Data items:
_____

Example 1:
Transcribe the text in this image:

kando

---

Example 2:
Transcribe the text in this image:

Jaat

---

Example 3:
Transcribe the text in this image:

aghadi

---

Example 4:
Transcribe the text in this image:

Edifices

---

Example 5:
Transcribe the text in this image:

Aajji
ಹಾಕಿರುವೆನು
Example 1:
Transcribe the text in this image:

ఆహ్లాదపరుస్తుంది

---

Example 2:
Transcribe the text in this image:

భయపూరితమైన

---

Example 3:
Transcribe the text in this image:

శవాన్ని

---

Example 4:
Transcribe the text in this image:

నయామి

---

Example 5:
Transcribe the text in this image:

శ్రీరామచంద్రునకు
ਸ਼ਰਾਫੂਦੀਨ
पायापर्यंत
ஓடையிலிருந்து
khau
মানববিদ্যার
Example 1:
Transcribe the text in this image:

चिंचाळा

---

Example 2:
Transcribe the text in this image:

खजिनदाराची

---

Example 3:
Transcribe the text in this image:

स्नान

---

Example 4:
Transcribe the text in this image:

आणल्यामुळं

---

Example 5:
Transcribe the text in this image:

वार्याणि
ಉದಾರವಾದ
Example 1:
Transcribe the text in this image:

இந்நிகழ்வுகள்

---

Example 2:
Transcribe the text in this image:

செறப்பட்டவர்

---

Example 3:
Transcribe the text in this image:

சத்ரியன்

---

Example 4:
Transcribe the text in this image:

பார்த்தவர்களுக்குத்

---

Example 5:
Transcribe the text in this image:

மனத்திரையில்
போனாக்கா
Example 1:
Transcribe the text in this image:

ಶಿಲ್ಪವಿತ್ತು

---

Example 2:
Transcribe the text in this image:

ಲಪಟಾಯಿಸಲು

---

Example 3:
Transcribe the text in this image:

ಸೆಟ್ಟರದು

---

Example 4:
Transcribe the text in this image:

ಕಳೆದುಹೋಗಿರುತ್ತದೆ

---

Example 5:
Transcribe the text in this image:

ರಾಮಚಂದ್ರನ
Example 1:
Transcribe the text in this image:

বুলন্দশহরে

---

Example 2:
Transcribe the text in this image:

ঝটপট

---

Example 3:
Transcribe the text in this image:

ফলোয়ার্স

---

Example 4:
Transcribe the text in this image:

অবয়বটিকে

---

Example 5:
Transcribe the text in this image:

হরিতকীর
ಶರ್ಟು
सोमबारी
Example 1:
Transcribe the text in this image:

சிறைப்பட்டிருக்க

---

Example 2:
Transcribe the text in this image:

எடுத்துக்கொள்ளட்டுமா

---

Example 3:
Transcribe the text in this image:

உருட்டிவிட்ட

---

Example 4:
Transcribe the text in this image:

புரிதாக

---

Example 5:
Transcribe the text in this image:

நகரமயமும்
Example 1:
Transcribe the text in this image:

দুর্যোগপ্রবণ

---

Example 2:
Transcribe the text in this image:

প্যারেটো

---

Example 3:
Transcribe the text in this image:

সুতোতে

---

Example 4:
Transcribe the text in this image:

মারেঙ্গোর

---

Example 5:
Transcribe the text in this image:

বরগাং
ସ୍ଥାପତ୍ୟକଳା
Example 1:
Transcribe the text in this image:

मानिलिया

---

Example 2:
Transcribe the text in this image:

_____

§ WHAT TO WORK ON: Reproduce the lines above character for character, covering every entry.

§ CORRECT OUTPUT:
Example 1:
Transcribe the text in this image:

kando

---

Example 2:
Transcribe the text in this image:

Jaat

---

Example 3:
Transcribe the text in this image:

aghadi

---

Example 4:
Transcribe the text in this image:

Edifices

---

Example 5:
Transcribe the text in this image:

Aajji
ಹಾಕಿರುವೆನು
Example 1:
Transcribe the text in this image:

ఆహ్లాదపరుస్తుంది

---

Example 2:
Transcribe the text in this image:

భయపూరితమైన

---

Example 3:
Transcribe the text in this image:

శవాన్ని

---

Example 4:
Transcribe the text in this image:

నయామి

---

Example 5:
Transcribe the text in this image:

శ్రీరామచంద్రునకు
ਸ਼ਰਾਫੂਦੀਨ
पायापर्यंत
ஓடையிலிருந்து
khau
মানববিদ্যার
Example 1:
Transcribe the text in this image:

चिंचाळा

---

Example 2:
Transcribe the text in this image:

खजिनदाराची

---

Example 3:
Transcribe the text in this image:

स्नान

---

Example 4:
Transcribe the text in this image:

आणल्यामुळं

---

Example 5:
Transcribe the text in this image:

वार्याणि
ಉದಾರವಾದ
Example 1:
Transcribe the text in this image:

இந்நிகழ்வுகள்

---

Example 2:
Transcribe the text in this image:

செறப்பட்டவர்

---

Example 3:
Transcribe the text in this image:

சத்ரியன்

---

Example 4:
Transcribe the text in this image:

பார்த்தவர்களுக்குத்

---

Example 5:
Transcribe the text in this image:

மனத்திரையில்
போனாக்கா
Example 1:
Transcribe the text in this image:

ಶಿಲ್ಪವಿತ್ತು

---

Example 2:
Transcribe the text in this image:

ಲಪಟಾಯಿಸಲು

---

Example 3:
Transcribe the text in this image:

ಸೆಟ್ಟರದು

---

Example 4:
Transcribe the text in this image:

ಕಳೆದುಹೋಗಿರುತ್ತದೆ

---

Example 5:
Transcribe the text in this image:

ರಾಮಚಂದ್ರನ
Example 1:
Transcribe the text in this image:

বুলন্দশহরে

---

Example 2:
Transcribe the text in this image:

ঝটপট

---

Example 3:
Transcribe the text in this image:

ফলোয়ার্স

---

Example 4:
Transcribe the text in this image:

অবয়বটিকে

---

Example 5:
Transcribe the text in this image:

হরিতকীর
ಶರ್ಟು
सोमबारी
Example 1:
Transcribe the text in this image:

சிறைப்பட்டிருக்க

---

Example 2:
Transcribe the text in this image:

எடுத்துக்கொள்ளட்டுமா

---

Example 3:
Transcribe the text in this image:

உருட்டிவிட்ட

---

Example 4:
Transcribe the text in this image:

புரிதாக

---

Example 5:
Transcribe the text in this image:

நகரமயமும்
Example 1:
Transcribe the text in this image:

দুর্যোগপ্রবণ

---

Example 2:
Transcribe the text in this image:

প্যারেটো

---

Example 3:
Transcribe the text in this image:

সুতোতে

---

Example 4:
Transcribe the text in this image:

মারেঙ্গোর

---

Example 5:
Transcribe the text in this image:

বরগাং
ସ୍ଥାପତ୍ୟକଳା
Example 1:
Transcribe the text in this image:

मानिलिया

---

Example 2:
Transcribe the text in this image:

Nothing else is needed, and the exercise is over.